The findings reinforced Traver’s conviction that fundamental research can yield impacts as important as application-based science.
“As a graduate student, I’ve spent a lot of time defending basic science and stressing its necessity and intrinsic value,” Traver says.
Together with Bonnie Bartel, a professor of biosciences, Traver examined the cellular processes that unfold during Arabidopsis germination.
“For years, we’ve been studying peroxisomes in Arabidopsis—how they’re made and what they do and why they’re important,” says Bartel. “Peroxisomes play an especially critical role during germination, when the plant undergoes significant growth but is not yet mature enough to carry out photosynthesis. This means it has to use the lipids stored in the seed by the parent plant.

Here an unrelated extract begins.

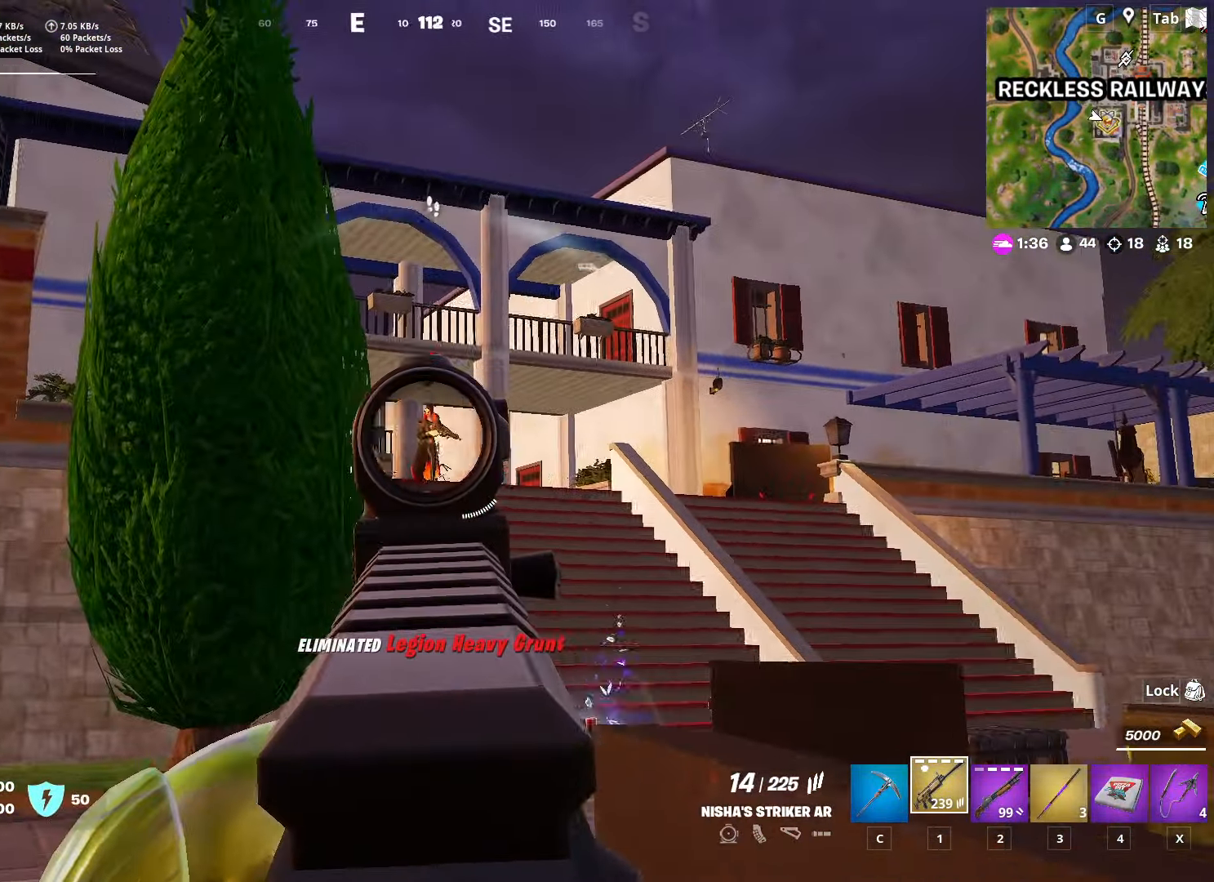
{"keys": [], "mouse": ["left", "right"], "mouse_move": "still", "events": [[33, "a", "up"], [133, "mouse_left", "down"], [133, "shift", "down"], [267, "shift", "up"], [317, "space", "down"], [450, "space", "up"]]}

“We started getting interested in lipid droplets because of the close association of these two organelles—one where fats are stored and one where they’re processed. Lipid droplets have a protein coating that keeps them from coalescing with one another. We were interested in how the cells get rid of this protein, which is called oleosin.”
To find out how oleosin gets broken down, Traver engineered a version of the protein tagged with a fluorescent marker.
“We are geneticists, so when we want to understand something, we like to break it,” Bartel says. “Melissa decided to look for plants that couldn’t degrade this oleosin in the way that wild type does. Because of the fluorescent tag on the oleosin, she could see that the wildtype seedling was lit up at first. However, the fluorescence fades as the oleosin gets broken down and the lipids are consumed.”
In contrast, the mutant seedlings that cannot break down oleosin continue to display fluorescence. By sequencing their genome and comparing it to that of the wild type plant, Traver was able to identify the gene responsible for the plants’ ability to break down oleosin.
“The gene that’s no longer working in the mutant seedlings codes for MIEL1, a nuclear enzyme that helps degrade transcription factors—proteins that modulate gene expression,” Bartel says.
Traver performed more experiments to figure out whether MIEL1 accompanies lipid droplets or peroxisomes.
“The unexpected thing Melissa found is that even though it acts on lipid droplets, MIEL1 is actually localized at the peroxisome,” Bartel says. “Lipid droplets and peroxisomes are scattered throughout the cell, and you don’t want to degrade the oleosin unless a lipid droplet is right next to a peroxisome. Our hypothesis is that having this enzyme on the peroxisomes is a way to ensure the right biochemistry happens right where it’s needed.”
The study’s findings suggest the enzyme-mediated interaction between peroxisomes and lipid droplets could look similar across all eukaryotic life forms.
“The next thing to do would be to carry out experiments in human cells or other animal models to see if similar mechanisms are at play,” Traver says.
The National Institutes of Health and the Robert A. Welch Foundation supported the research.